Prompt
Please copy out all lines of the entries that contain the word "moved".

(Data for review Opens)

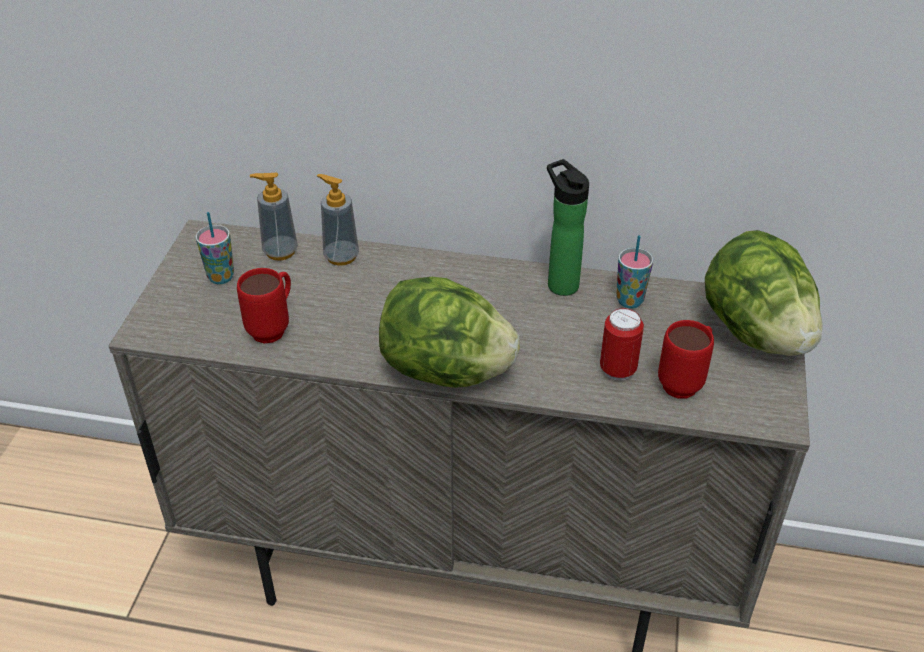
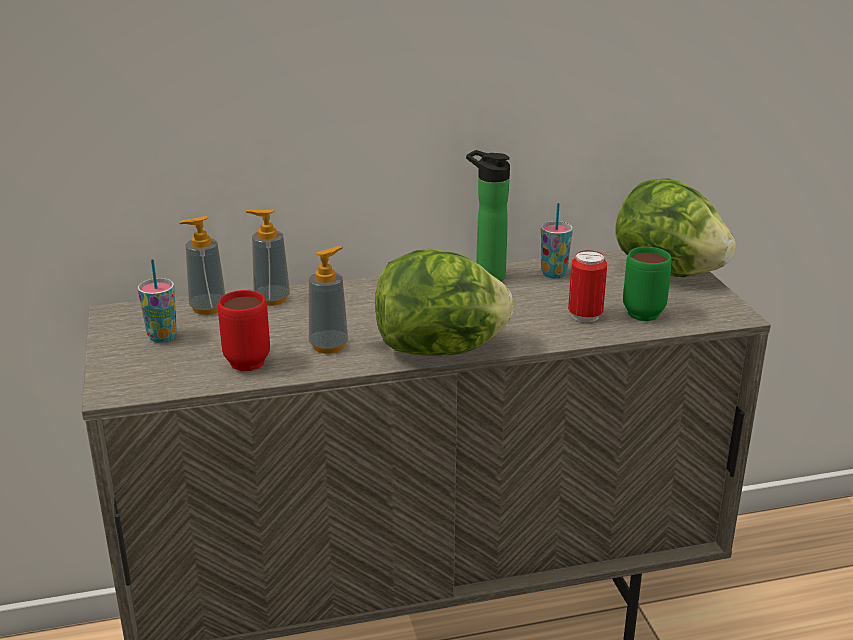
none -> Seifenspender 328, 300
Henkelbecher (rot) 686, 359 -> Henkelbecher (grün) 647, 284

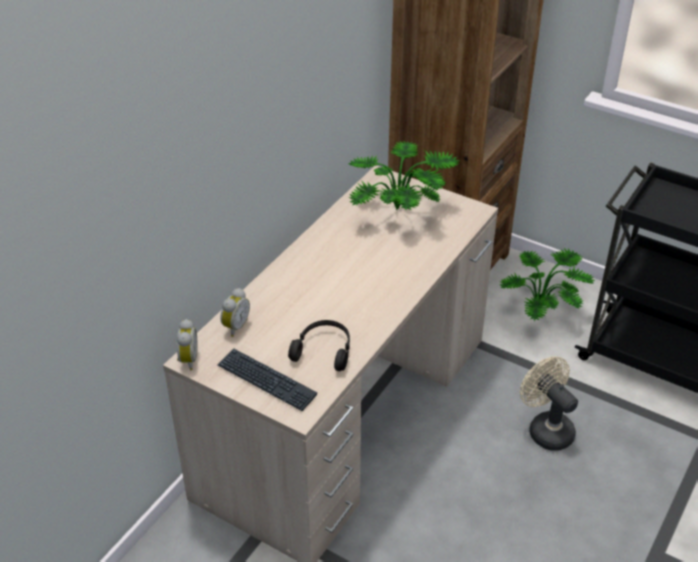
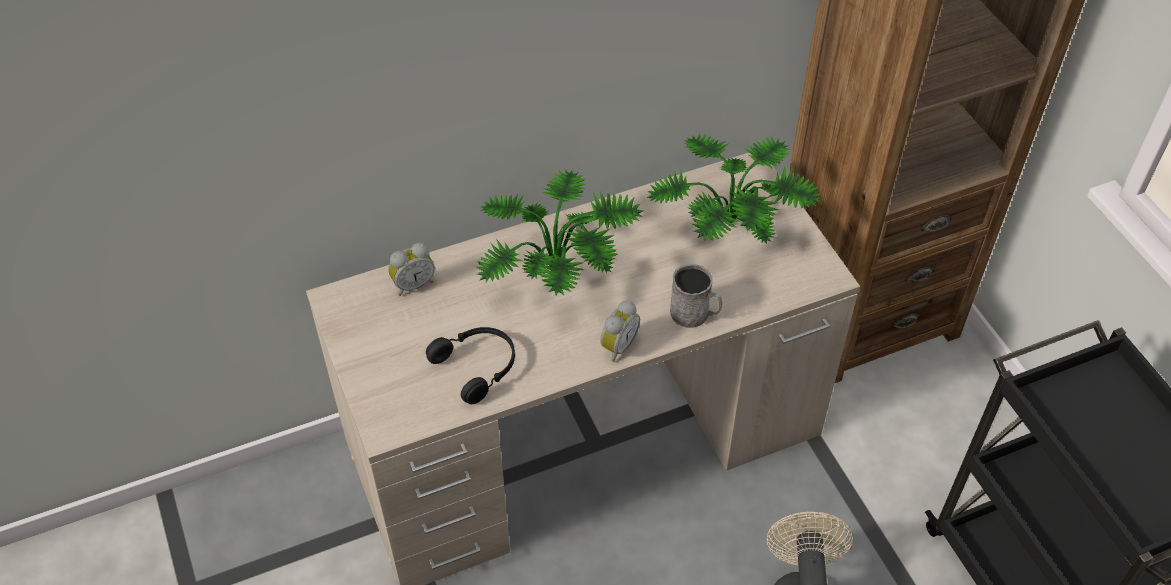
Tastatur 267, 379 -> none
none -> Henkelbecher (grau) 696, 296
Wecker 187, 344 -> Wecker 620, 331, moved
Topfpflanze 547, 284 -> Topfpflanze 559, 232, moved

(Data for review Closes)

Response area
Wecker 187, 344 -> Wecker 620, 331, moved
Topfpflanze 547, 284 -> Topfpflanze 559, 232, moved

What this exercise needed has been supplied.